As is usually the way with such systems, this crossover-less system had fine coherence, but delivered limited performance as one moved towards the top and bottom extremes of the audio band.
Added sensitivity
The £1,650 per pair VS floorstander is intended to counter both these areas of criticism, while adding some extra sensitivity and loudness capability.
Instead of a single metal-diaphragm driver, it uses two in parallel (effectively rather more than doubling the radiating area) and uses its much larger floorstanding enclosure to load them with a variation on the transmission line theme.
There is also a tweeter, included as a 'variable' option: it only augments (rather than replaces) the main drivers and a little knob tucked next to the input terminal pair allows its output level to be adjusted (upwards from zero) according to personal taste – a neat example of having one's cake, yet also being allowed to eat as much or as little of it as one likes.
Sturdy build
The enclosures (on our samples) came in a particularly handsome real wood veneer. The standard choice available here is between light and dark cherry veneers, or piano black lacquer at an additional price premium of £200.
Built from veneered 20mm panels, this substantial enclosure comes fitted with a little black chamfered plinth, which accommodates the well-founded, though rather blunt spikes and just slightly extends the footprint and stability margin.
The enclosure is reinforced by an internal vertical partition and is said to load the main drive units by a variation on a quarter-wave transmission line theme, where the line is terminated by the mass of air in a reflex port.
It's difficult to say exactly how this operates or is implemented, but that's always been true of transmission lines in general, as their impedance traces look just like a much simpler reflex-ported arrangement. The design is apparently based on work by Dr Martin J. King, and further details may be found at www.quarter-wave.com.
Improved imaging
Ted Jordan was one of the earliest pioneers of metal diaphragm drive units and has been refining his designs for more than thirty years to create the controlled flexure that enables practical full-range operation.
Although the cones used here are just 90mm in diameter, the combined area of the pair is rather more than the cone area of a nominal 165mm unit and the effective area of the two drivers is actually rather larger still, because of the way they couple acoustically. At the same time, because the width is just 90mm, good lateral dispersion will be maintained to a reasonably high frequency.

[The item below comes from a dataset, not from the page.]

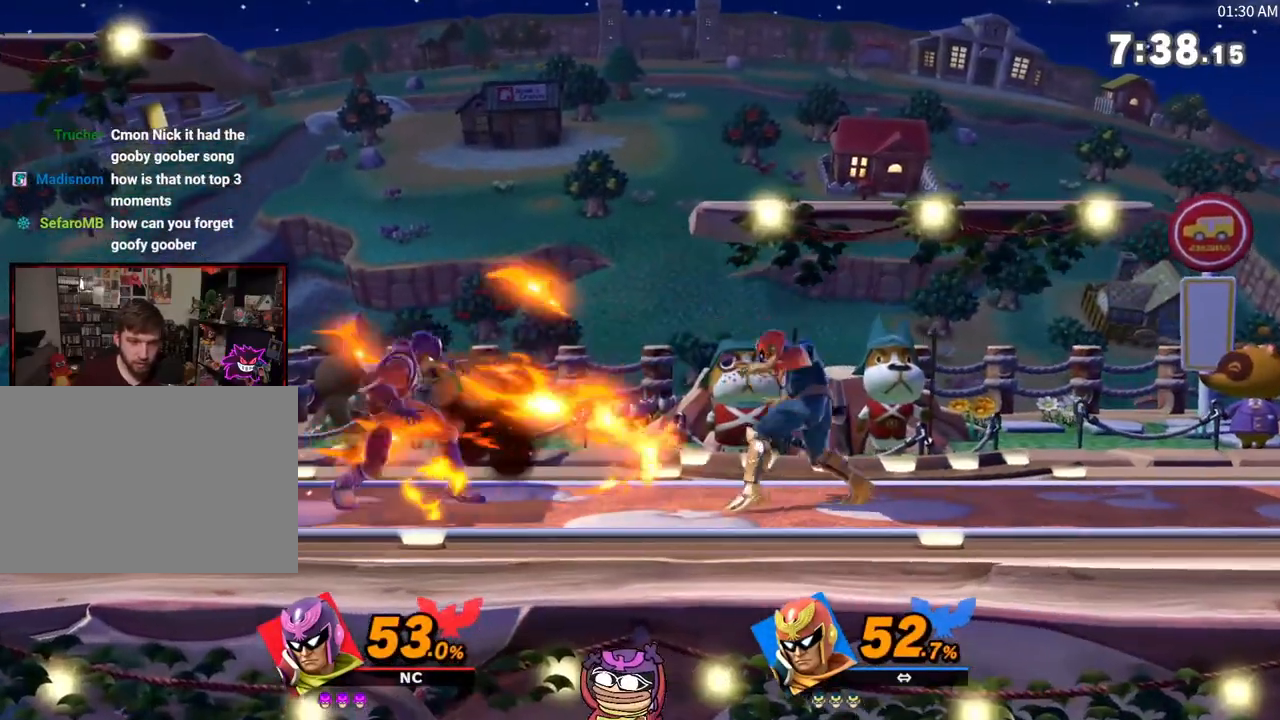
{"buttons": [], "left_stick": "left", "right_stick": "center", "events": [[333, "left_stick", "left"]]}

By using a twin driver arrangement, as here, the sound radiation pattern is modified from a point source to something moving towards a line source. Whereas a point source effectively radiates sound in a spherical pattern, the pattern generated by a line source tends towards cylindrical, increasing the 'throw' into the horizontal far field and reducing the relative quantity of sound radiated upwards and downwards, which should improve stereo imaging.
Sound performance
Full-range-driver speakers rarely generate sufficient output towards the top and bottom ends of the audio band, but the VS, with its port tuned to around 33hz, turns out to have more than ample sub-55hz bass output.